Pearson’s correlation coefficent, denoted by \(r\), is a measure of the strength and direction of the linear relationship between the response and (the single) predictor. Pearson’s correlation has the following properties:

r is between -1 and 1: \(-1\leq r\leq 1\).
\(r=-1\) if there is a perfectly negative linear relationship between x and y.
\(r=1\) if there is a perfectly positive linear relationship between x and y.
\(r=0\) if there is no linear relationship between x and y.

The closer r is to 1 or -1, the stronger the linear relationship. The close r is to 0, the weaker the linear relationship. Below are some example scatterplots with the corresponding r values.

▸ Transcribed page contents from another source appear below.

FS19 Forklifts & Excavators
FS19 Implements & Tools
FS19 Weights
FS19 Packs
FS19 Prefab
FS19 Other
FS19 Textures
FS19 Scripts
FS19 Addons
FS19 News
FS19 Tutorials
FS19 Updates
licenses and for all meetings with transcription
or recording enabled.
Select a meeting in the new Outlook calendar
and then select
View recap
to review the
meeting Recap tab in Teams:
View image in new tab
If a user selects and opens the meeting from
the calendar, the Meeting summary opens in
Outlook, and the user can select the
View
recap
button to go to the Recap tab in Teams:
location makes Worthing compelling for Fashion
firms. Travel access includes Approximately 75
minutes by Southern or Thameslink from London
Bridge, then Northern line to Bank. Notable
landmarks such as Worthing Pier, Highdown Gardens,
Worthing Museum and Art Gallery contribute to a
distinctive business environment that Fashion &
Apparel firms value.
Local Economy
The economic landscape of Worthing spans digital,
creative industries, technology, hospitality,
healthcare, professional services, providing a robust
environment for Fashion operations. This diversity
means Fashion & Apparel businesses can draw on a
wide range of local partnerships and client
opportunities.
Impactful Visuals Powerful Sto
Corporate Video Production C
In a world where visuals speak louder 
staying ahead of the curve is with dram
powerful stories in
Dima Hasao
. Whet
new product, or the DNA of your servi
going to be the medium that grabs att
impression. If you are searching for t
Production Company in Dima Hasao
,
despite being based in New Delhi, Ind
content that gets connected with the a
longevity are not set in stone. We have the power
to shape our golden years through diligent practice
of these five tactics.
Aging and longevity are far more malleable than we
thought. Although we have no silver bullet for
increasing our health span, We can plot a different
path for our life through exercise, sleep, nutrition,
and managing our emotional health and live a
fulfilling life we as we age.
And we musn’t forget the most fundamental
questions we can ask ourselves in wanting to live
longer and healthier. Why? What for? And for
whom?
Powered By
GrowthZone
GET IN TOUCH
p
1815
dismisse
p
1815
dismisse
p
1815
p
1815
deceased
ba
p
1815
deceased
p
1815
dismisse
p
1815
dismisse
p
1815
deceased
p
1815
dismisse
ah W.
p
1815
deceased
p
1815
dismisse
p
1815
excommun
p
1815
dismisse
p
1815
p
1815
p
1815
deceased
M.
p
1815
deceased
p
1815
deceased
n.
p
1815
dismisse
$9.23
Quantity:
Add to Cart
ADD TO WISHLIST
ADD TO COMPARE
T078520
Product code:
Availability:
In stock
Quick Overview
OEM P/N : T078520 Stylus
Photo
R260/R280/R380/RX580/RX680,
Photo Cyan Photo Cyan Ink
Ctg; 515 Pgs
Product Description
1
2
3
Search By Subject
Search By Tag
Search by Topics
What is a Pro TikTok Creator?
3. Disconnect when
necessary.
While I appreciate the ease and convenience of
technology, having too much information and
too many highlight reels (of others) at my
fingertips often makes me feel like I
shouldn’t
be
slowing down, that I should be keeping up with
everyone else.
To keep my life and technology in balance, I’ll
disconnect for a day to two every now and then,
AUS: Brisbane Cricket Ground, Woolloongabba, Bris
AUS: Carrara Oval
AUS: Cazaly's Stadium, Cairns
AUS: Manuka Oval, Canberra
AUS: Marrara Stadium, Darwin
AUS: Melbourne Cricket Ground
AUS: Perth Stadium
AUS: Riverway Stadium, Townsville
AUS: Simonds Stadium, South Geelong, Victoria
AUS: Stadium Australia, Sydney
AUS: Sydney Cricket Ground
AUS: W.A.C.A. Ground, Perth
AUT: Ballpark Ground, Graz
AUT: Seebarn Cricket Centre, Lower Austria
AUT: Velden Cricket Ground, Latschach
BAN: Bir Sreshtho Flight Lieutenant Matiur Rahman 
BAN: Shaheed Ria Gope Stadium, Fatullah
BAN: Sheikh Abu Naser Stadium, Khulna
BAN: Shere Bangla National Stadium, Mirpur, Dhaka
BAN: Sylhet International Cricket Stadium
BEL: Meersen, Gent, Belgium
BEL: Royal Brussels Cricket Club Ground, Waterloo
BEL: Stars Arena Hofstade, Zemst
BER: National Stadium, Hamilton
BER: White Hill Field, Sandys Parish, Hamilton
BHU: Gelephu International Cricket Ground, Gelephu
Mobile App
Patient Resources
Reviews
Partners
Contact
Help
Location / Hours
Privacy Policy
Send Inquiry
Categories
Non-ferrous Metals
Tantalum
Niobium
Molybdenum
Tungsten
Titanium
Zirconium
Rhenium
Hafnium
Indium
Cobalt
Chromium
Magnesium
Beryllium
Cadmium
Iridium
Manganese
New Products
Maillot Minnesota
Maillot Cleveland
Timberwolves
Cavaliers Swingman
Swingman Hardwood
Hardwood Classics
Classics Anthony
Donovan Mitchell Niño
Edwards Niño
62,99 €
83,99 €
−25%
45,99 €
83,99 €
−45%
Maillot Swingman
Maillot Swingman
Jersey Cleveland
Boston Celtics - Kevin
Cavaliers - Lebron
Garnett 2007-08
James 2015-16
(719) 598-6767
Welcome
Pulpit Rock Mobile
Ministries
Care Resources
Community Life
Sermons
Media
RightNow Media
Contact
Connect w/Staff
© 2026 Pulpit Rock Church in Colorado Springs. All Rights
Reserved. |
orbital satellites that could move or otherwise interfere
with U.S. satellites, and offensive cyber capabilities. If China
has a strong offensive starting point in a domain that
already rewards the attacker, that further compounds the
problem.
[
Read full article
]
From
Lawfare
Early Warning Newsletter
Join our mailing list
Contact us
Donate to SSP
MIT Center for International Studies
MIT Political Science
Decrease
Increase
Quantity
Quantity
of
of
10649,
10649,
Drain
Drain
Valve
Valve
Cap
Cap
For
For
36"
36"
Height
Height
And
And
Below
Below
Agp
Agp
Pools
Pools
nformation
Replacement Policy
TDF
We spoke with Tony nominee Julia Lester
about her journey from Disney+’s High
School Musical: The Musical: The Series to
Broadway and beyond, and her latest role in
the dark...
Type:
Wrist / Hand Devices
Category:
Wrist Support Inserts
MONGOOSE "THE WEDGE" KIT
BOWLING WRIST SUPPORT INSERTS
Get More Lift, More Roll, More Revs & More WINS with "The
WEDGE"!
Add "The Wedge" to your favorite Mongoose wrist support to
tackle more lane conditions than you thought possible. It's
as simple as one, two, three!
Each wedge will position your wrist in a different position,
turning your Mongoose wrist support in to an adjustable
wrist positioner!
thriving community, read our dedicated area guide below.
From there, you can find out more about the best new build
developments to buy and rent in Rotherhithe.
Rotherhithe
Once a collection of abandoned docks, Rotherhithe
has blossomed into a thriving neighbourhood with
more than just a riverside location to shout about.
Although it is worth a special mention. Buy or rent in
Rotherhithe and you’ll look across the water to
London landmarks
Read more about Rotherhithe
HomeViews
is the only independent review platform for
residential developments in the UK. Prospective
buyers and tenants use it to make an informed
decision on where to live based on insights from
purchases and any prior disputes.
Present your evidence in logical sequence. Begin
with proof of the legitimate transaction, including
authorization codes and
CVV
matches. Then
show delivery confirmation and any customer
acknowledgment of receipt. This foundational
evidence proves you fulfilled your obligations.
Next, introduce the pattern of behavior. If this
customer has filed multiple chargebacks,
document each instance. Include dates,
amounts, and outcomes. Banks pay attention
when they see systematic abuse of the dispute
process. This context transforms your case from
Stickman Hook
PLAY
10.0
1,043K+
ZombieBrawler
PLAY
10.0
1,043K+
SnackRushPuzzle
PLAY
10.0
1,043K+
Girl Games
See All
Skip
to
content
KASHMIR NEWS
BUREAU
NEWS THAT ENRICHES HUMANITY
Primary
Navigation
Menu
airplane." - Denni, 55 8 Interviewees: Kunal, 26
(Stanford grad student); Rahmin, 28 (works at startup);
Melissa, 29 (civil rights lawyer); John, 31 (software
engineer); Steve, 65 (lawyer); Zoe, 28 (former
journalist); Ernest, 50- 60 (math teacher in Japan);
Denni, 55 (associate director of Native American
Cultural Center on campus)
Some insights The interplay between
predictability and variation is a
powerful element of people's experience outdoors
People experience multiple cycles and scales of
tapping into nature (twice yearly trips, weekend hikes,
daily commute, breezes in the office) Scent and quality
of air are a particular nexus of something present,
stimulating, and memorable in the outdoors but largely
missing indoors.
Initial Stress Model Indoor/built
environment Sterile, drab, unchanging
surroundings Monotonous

Note that in the last plot, there is a very strong quadratic relationship relationship between x and y. If we just look at r, then we would make the wrong conlcusion that there is a weak linear relationship. It is important to check your data to see if there is a linear relationship.

The coefficient of determination, \(R^2\), is a measure of how well the model fits the data. Recall that \(R^2=r^2\).

Interpretation: \(R^2\) is the percent of the variablity in the outcome, \(y\), explained by the linear regression model using \(x\).
Higher \(R^2\) means that your model has more predictive power for the response.